Endlich, Ende 1872, war die Oper fertig und Goldmark reichte sie bei der Wiener Hofoper ein. Goldmark schreibt darüber in seinen Memoiren: »O Schmerzenszeit! Wenn ich heute daran denke, überläuft’s mich noch heiß und kalt. Ich stand vor einer dreifachen Mauer: Herbeck, Hanslick und Speidel. Und Herbeck war nun Direktor der Hofoper! Es war etwas Bitter-Komisches für mich, als ich in dem Buche des Sohnes Herbecks las, das dieser über den Vater schrieb, es wäre das ausschließliche Verdienst Herbecks, daß er – gegen den Intenda[n]ten – das Werk auf die Bühne brachte. Herbeck war mir feindlich gesinnt schon von der Zeit her, wo wir uns mit unseren Streichquartetten bei Hellmesberger auf die Füße traten. Eine Reihe erfolgreicher Aufführungen (Streichquartett, Quintett, Suite, Scherzo, »Sakuntala«) verschärften noch diesen Zustand. Die zweite Mauer war Speidel, der mächtige Musikreferent des »Fremdenblattes«, der als Intimus Herbecks für ihn durchs Feuer ging und von dem er einmal schrieb, er sei der echte Erbe Beethovens (!), der mich schon von meinem ersten Erscheinen auf der Bildfläche aufs heftigste angriff und kontinuierlich verfolgte.«

In einem rührenden Brief bat nun Goldmark Herrn Hofrat Hanslick, den allmächtigen Kritiker, um seine Unterstützung. Diese ist ausgeblieben. Kapellmeister Dessoff, der gerade die Wiener Hofoper verließ, unterstützte noch das Gesuch des ihm sympathischen Komponisten, allein vergebens, Herbeck, der Direktor der Hofoper, wollte nicht anbeißen. So behauptete wenigstens Goldmark. Das Gegenteil berichtet uns Ludwig Herbeck in der von ihm verfaßten Biographie seines Vaters, die, beiläufig bemerkt, auch heute noch überaus lesenswert ist. Der Intendant der Hoftheater war damals Graf Wrbna. Nach dem Bericht Ludwig Herbecks entspann sich zwischen dem Grafen und dem Direktor Herbeck folgendes Zwiegespräch:

»Exzellenz, ich schlage vor, die ›Königin von Saba‹ von Goldmark aufzuführen.«
»Lieber Direktor! Können Sie mir garantieren, daß diese Oper sich am Repertoire erhält?«
Herbeck (lachend): »Eure Exzellenz, der Musiker muß erst geboren werden, der so etwas prophezeien kann.,«
»Aber ich bitt’ Sie, die ›Genoveva‹, die sich nicht halten wird.« (Anspielung auf die soeben durchgefallene, einzige Oper von Robert Schumann. Anm. d. Verf.)
▬▬▬
Aufgabe:
Wer war laut dem Textauszug damals Intendant der Hoftheater?

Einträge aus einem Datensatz
▬▬▬
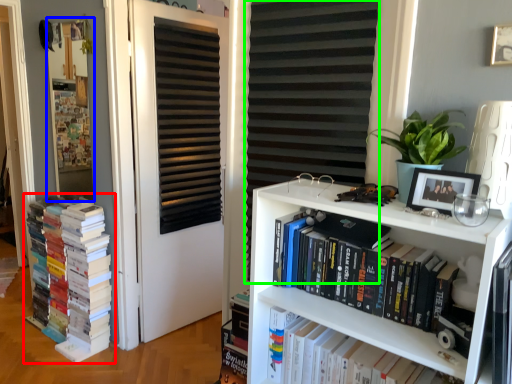
Question: Which object is positioned farthest from book (highlighted by a red box)? Select from bulletin board (highlighted by a blue box) and shutter (highlighted by a green box).

Choices:
 (A) bulletin board
 (B) shutter

Answer: (B)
▬▬▬
Antwort:
Graf Wrbna.